Sun Launches New Supercomputer Business Unit

Seeing a need for more sophisticated supercomputers, Sun Microsystems Friday shifted its product structure and created a new High Performance and Technical Computing (HPTC) business unit.

Led by vice president Shahin Khan, the group pulls together Sun’s HPTC products — such as its Sun Fire line — as well as programs and investments across all of its divisions, including software, services, sales, storage and computer systems products.

“In many cases, the HPTC market has been a leading indicator for future business-computing requirements,” said Khan. “Sun’s current heavy investments in research and development will continue to be a driving force in this sector.”

The Santa Clara, Calif.-based network computer maker said it was making the changes to better compete with areas that are native to supercomputers and High Performance Computing such as 64-bit systems, parallel computing, hierarchical storage management, data visualization, grid computing.

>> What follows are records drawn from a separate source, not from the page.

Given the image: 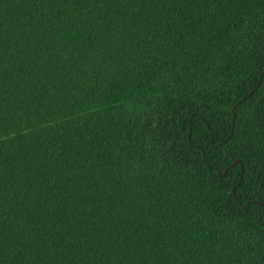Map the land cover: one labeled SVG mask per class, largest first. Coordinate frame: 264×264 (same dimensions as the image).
<instances>
[{"label": "trees", "instance_id": "trees-1", "mask_svg": "<svg viewBox=\"0 0 264 264\" xmlns=\"http://www.w3.org/2000/svg\"><path fill=\"white\" fill-rule=\"evenodd\" d=\"M263 68L264 0H0V264H264Z\"/></svg>", "mask_w": 264, "mask_h": 264}, {"label": "water", "instance_id": "water-1", "mask_svg": "<svg viewBox=\"0 0 264 264\" xmlns=\"http://www.w3.org/2000/svg\"><path fill=\"white\" fill-rule=\"evenodd\" d=\"M261 74H264V68H263V70H262ZM257 85H258V84H257Z\"/></svg>", "mask_w": 264, "mask_h": 264}]
</instances>
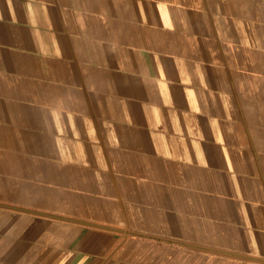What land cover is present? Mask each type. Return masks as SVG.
I'll return each mask as SVG.
<instances>
[{
	"label": "crops",
	"instance_id": "0c3cea01",
	"mask_svg": "<svg viewBox=\"0 0 264 264\" xmlns=\"http://www.w3.org/2000/svg\"><path fill=\"white\" fill-rule=\"evenodd\" d=\"M0 264H264V0H0Z\"/></svg>",
	"mask_w": 264,
	"mask_h": 264
}]
</instances>
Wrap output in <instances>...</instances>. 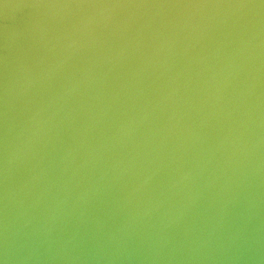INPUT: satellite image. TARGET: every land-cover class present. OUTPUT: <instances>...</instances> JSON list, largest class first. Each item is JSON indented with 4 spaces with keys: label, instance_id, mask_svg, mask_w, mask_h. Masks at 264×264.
Returning <instances> with one entry per match:
<instances>
[{
    "label": "water",
    "instance_id": "obj_1",
    "mask_svg": "<svg viewBox=\"0 0 264 264\" xmlns=\"http://www.w3.org/2000/svg\"><path fill=\"white\" fill-rule=\"evenodd\" d=\"M0 264H264V0H0Z\"/></svg>",
    "mask_w": 264,
    "mask_h": 264
}]
</instances>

The product line will include:

  • 64-bit desktop Sun Blade workstations.
  • Entry-level Sun Fire servers and blade servers that can be clustered.
  • High-end SMP Sun Fire servers that scale up to 106 CPUs.
  • High performance storage technologies and HPC SAN solutions.
  • Software offerings, including Sun HPC ClusterTools and Sun ONE Grid Engine software.
  • Sun Fire Link optical interconnects that allow for Terascale computing.
  • Products based on Sun’s new Sun Fire V880z visualization server.
  • Technologies like interval arithmetic for complex numerical problems.
  • Entry-level systems and support based on the Linux platform.

“From the Sun Fire V880z visualization server, which I consider the hottest graphics system on the market today, to Sun’s HPC Storage Area Network technologies and its Sun ONE Grid Engine software, Sun has the broadest set of offerings for the HPTC market,” said Khan. “In addition, other foundation technologies such as Project JXTA or chip multithreading promise to provide not just high performance but also high productivity to Sun customers.”

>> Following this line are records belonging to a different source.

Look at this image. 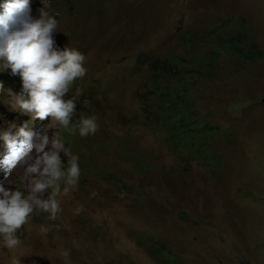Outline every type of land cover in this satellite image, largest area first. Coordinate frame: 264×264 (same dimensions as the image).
<instances>
[{
  "label": "rangeland",
  "instance_id": "1",
  "mask_svg": "<svg viewBox=\"0 0 264 264\" xmlns=\"http://www.w3.org/2000/svg\"><path fill=\"white\" fill-rule=\"evenodd\" d=\"M199 1L184 4L196 6ZM221 1L223 11L234 7L252 21L264 51V0ZM30 9L33 20L42 12L56 18V47L76 48L85 55L87 74L64 98L85 101L91 111L82 113L76 105L74 115L95 117L98 129L81 137L75 155L81 169L77 187L67 183V176L58 182L61 211L56 218L34 208L18 230L19 246L7 249L0 240V264H71L83 255L99 264H264V60L245 73H231L225 66L217 85L202 96L212 117L232 134L225 168L215 178L129 122L130 116L141 115L134 85L139 78L129 67L143 51L173 50L180 17L173 5L165 0H30ZM0 84V134L19 140L21 128L31 130L37 146L43 137L49 139L44 149L49 152L51 140L59 137L65 143L59 156L66 171L73 156L66 147L72 136L68 128L51 116L41 120L18 107L27 94L4 57ZM81 119L75 120L78 126ZM17 149L22 157L29 146L20 143ZM123 151L136 156L118 166ZM6 152L0 139V153ZM38 155L33 150L29 164ZM139 155L149 167L146 173L136 167ZM4 157L10 167L19 160ZM27 166L22 168L25 174ZM107 172L121 179L126 175L133 189L114 188L108 175L102 176ZM18 190L27 195L26 186ZM52 191H44L47 198ZM142 236L152 242L140 240ZM152 243L162 245L167 255L151 256L146 248Z\"/></svg>",
  "mask_w": 264,
  "mask_h": 264
},
{
  "label": "trees",
  "instance_id": "2",
  "mask_svg": "<svg viewBox=\"0 0 264 264\" xmlns=\"http://www.w3.org/2000/svg\"><path fill=\"white\" fill-rule=\"evenodd\" d=\"M165 1L180 15L176 45L167 53L143 51L129 67L132 76L139 78L134 85L141 106L140 118L132 115L129 122L158 136L181 160L197 163L211 177L218 178L225 168V151L232 134L212 117L202 96L217 85L225 66L231 73L240 70L245 73L263 62L264 51L257 41L252 21L234 7L223 11L226 7L222 6L221 0H201L196 6L184 4L192 0ZM188 18L190 23L186 22ZM76 105L82 113L91 111L85 101ZM107 107L113 105L107 103ZM72 116L68 127V136H72L66 142L75 156L83 140L75 121L81 117L74 113ZM126 141L121 142L126 144ZM123 152L118 166L136 154ZM146 165L139 155L136 167L146 173L149 169ZM106 175V180L114 188L133 189L126 175L121 179L120 174L117 177L107 172L102 174L103 178ZM176 175L182 174L178 172ZM139 239L152 242L149 237ZM146 251L158 258L167 255L160 244L152 243ZM77 256L80 258L79 253ZM171 260L174 263L172 257ZM78 263L99 264L85 255L78 262L71 261V264Z\"/></svg>",
  "mask_w": 264,
  "mask_h": 264
},
{
  "label": "clouds",
  "instance_id": "3",
  "mask_svg": "<svg viewBox=\"0 0 264 264\" xmlns=\"http://www.w3.org/2000/svg\"><path fill=\"white\" fill-rule=\"evenodd\" d=\"M0 57H4L13 75H19L27 98L18 101V107L34 118L45 119L51 116L61 126L68 128L76 109V99L64 97L77 80H82L87 69L84 67L85 55L76 48L55 46L53 34L58 23L55 17L42 12L39 19L33 20L30 12V0H4L0 4ZM3 85L0 84V88ZM81 90H76V96ZM98 124L95 117L82 118L79 135L86 137L95 134ZM16 137L8 133L0 134L7 146L5 154L18 163L12 167L7 164L5 154L0 153V240L7 249H15L21 241L18 230L28 223L34 208L42 209L55 219L61 211L56 197L60 194L59 181L67 176V183L73 188L79 183L81 169L78 157L72 156L70 166L63 170L59 152L65 143L59 138L51 140L52 151H44L49 139L43 137L38 146L34 142V132L21 128ZM74 137V136H73ZM20 143L27 144L29 151L22 153L17 149ZM67 147V146H66ZM35 150L38 157L29 164L31 153ZM69 150V149H68ZM21 162V163H20ZM20 163L19 166H17ZM24 165H28L22 172ZM33 174H36L35 176ZM21 176L23 180L15 177ZM33 176L28 188V178ZM26 186L27 195L19 191ZM53 191L47 200L39 198L46 189ZM68 188L64 192H68ZM41 231L46 232V228Z\"/></svg>",
  "mask_w": 264,
  "mask_h": 264
},
{
  "label": "bare ground",
  "instance_id": "4",
  "mask_svg": "<svg viewBox=\"0 0 264 264\" xmlns=\"http://www.w3.org/2000/svg\"><path fill=\"white\" fill-rule=\"evenodd\" d=\"M32 178H33V176H31V177L28 178V181H29L28 184H27L28 185V188L30 187V181H31ZM39 198L40 199H43V200H47L48 199L45 192H43L42 194H39Z\"/></svg>",
  "mask_w": 264,
  "mask_h": 264
}]
</instances>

But competition in the supercomputing sector is fierce with major players like IBM , Cray , SGI and Hewlett-Packard all gunning for projects.

The latest Top 500 list shows that 18 percent of the organizations — in a range of commercial and technical industries — base their systems on Sun hardware and software.

Sun claims it is gaining momentum, however. While IBM and HP lost more than 30 systems each on the latest listing in November 2002, Sun says it has more than doubled its presence, surpassing SGI and moving up from fourth position to third.